→ **ФРАГМЕНТ ТЕКСТА**
Ja, ich werde Ihnen sagen, Herr Meister! (Да, я скажу Вам, господин мастер!)

Ну… напрягся он

Ich bin kein Pole – ich bin Jude. (Я не поляк – я еврей).

– Was…? Sie sind ein Jude? Wirklich, Oswald? Ach so, jetzt ist mir alles klar… (Что…? Вы еврей? Правда, Освальд? Ах так, теперь мне всё ясно…). В его голосе чувствовалось удивление, а затем сочувствие. Глаза покраснели и наполнились слезами. Он все понял.

– Ja, das ist eine Tragoedie (Да, это трагедия) – сказал он наконец.

– Я бежал от немцев, в Вильно мне дважды удалось избежать акции, мог бы и вчера сбежать, но нет у меня больше сил. Через мгновение добавил: Мой отец был австрийским унтером, мать – немецкой еврейкой. Они остались в Германии, и я ничего о них не знаю. Он понял так, что отец не был евреем, но я его ошибку исправлять не стал.

– Почему же ты мне не сказал, что полуеврей? Думаешь, что я бы тебе навредил? У меня бы ты остаться не мог, но никто бы о тебе не узнал, а я бы смог обеспечить твоё спасение.

– Не мог я, Вы же понимаете.

– Значит, полицейские были правы. (Значит, даже полицейские меня подозревали). Сидели минуту молча. Моё признание его успокоило. Дело теперь представлялось совершенно ясным.

– Schreiben Sie eine Gestaendnis (Пишите признание) – велел он мне.

Я взял ручку и написал примерно с таким содержанием: «Я, Освальд Руфайзен, род… признаюсь, что являюсь евреем, отец был австрийским унтером, мать еврейка. Во время войны убежал от немцев к Советам, затем в Вильно. Здесь мне дважды удалось избежать смерти при облавах, а, прибыв в Мир, выдал себя за поляка. Будучи переводчиком, выдал евреям время проведения акции, кроме того дал им (какое и сколько) оружие. Сделал это потому, что над ними вершится огромная несправедливость. Умираю со спокойной совестью». Отдал ему. Он прочёл и отложил в сторону. Позвал жандарма и приказал: «Я ухожу, проследите, чтобы он не сделал какую-нибудь глупость». Я остался с жандармом наедине. Тот прочёл моё признание и молчал.

→ **ЗАДАНИЕ**
Кем, согласно фрагменту о признании Освальда Руфайзена, были его отец и мать? Строки представляют собой отдельный материал и с фрагментом не связаны.

→ **СТРОКИ**
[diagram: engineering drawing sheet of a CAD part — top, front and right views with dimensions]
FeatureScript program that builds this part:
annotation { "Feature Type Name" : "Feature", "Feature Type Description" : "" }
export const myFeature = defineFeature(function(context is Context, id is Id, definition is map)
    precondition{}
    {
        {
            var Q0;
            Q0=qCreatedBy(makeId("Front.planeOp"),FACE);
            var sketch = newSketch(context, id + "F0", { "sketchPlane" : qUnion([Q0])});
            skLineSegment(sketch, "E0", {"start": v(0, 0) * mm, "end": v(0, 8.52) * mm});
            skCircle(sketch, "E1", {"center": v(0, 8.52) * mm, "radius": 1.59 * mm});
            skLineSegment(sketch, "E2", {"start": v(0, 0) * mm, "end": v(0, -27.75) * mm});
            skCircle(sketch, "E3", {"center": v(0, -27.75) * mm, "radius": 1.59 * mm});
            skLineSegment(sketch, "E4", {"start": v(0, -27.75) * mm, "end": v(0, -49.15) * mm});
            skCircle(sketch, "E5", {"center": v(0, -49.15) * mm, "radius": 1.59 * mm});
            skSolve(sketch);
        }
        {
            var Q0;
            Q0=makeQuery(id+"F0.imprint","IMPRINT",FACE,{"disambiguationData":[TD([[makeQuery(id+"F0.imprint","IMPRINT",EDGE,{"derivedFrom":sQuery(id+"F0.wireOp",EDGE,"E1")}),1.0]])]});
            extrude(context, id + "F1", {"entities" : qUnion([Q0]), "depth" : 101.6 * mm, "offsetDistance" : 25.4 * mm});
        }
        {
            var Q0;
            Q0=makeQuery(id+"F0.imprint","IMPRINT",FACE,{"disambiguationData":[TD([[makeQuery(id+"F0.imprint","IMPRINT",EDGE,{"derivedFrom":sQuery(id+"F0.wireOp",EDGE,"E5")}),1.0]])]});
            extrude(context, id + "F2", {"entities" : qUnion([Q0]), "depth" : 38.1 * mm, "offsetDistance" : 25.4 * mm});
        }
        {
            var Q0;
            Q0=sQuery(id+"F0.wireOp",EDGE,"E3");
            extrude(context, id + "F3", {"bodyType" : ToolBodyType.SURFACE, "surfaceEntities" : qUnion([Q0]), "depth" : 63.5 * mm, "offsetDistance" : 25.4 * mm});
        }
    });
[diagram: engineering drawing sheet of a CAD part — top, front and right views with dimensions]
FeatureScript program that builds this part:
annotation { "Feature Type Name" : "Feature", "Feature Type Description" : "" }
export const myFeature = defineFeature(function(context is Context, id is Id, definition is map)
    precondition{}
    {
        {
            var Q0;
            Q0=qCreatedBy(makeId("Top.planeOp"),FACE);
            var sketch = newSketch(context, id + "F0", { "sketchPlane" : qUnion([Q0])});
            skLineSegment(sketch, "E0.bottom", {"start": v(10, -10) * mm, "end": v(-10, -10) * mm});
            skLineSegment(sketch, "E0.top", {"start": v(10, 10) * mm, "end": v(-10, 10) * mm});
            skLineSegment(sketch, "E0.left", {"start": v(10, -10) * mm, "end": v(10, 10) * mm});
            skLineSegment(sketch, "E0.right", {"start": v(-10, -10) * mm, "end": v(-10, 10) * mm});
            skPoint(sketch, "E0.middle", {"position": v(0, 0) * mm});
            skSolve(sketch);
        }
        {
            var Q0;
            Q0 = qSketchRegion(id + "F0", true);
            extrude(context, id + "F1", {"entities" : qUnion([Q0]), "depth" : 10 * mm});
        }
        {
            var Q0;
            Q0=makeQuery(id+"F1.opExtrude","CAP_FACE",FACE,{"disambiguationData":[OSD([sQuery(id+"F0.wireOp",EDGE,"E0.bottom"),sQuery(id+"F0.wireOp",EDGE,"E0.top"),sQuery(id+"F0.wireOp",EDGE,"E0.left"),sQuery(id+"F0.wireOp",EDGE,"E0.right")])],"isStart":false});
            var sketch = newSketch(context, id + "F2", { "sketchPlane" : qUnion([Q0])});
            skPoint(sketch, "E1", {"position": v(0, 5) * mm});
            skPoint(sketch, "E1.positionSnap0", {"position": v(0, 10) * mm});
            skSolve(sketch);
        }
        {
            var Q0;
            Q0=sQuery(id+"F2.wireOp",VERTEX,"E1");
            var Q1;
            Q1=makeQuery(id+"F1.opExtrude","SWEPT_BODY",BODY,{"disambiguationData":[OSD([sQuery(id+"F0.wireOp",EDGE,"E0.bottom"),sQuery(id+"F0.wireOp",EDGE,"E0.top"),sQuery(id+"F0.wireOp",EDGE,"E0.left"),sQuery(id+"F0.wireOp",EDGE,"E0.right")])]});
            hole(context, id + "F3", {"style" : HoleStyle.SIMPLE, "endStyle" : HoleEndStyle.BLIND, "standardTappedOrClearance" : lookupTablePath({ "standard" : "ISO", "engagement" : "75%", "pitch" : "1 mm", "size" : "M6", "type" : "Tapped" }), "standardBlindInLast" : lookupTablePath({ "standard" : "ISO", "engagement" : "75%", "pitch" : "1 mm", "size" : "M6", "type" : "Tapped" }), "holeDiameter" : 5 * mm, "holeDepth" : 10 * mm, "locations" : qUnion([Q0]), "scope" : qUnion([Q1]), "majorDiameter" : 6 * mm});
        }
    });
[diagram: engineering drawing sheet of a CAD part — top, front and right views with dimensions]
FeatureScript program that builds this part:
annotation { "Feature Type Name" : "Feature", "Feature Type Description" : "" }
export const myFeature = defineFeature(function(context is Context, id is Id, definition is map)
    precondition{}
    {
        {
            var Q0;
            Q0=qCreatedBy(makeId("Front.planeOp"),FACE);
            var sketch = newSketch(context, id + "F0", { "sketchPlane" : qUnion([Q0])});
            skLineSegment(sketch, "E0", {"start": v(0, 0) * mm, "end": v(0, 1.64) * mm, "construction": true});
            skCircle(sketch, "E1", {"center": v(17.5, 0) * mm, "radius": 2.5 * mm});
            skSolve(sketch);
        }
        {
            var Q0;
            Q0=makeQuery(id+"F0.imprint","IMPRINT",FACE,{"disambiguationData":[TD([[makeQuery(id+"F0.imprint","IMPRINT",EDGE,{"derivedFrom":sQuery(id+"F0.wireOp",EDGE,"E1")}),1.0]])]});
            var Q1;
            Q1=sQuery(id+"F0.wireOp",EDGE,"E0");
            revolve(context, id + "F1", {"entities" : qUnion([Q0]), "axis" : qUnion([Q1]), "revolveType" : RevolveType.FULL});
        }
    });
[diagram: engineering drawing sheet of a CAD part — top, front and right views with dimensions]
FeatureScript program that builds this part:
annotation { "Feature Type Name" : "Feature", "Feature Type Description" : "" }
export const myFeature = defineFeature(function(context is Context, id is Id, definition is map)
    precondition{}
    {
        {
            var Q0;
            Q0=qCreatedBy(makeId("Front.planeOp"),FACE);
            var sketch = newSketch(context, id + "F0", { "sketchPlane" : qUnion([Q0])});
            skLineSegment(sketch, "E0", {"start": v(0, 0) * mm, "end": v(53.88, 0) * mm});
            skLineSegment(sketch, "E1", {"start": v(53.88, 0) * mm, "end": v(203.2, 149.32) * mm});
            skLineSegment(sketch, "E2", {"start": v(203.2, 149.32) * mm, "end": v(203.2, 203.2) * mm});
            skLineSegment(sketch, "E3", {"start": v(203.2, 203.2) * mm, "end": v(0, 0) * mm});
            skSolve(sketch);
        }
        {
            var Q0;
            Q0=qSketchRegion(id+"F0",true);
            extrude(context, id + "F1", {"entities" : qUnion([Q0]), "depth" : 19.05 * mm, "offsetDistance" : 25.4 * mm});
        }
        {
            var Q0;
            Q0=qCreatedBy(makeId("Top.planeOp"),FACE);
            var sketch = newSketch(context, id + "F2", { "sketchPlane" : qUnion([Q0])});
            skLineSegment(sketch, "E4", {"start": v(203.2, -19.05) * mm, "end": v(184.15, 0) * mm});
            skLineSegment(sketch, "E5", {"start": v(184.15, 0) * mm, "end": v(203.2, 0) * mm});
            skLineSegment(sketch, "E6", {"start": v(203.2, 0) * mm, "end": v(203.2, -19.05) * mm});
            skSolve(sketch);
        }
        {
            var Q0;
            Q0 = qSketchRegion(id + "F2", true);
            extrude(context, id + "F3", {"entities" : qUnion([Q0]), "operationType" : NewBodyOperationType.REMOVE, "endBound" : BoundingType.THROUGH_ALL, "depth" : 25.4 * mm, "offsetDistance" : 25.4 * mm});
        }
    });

→ **РЕЗУЛЬТАТ ЗАДАНИЯ**
Отец был австрийским унтером, а мать — немецкой еврейкой.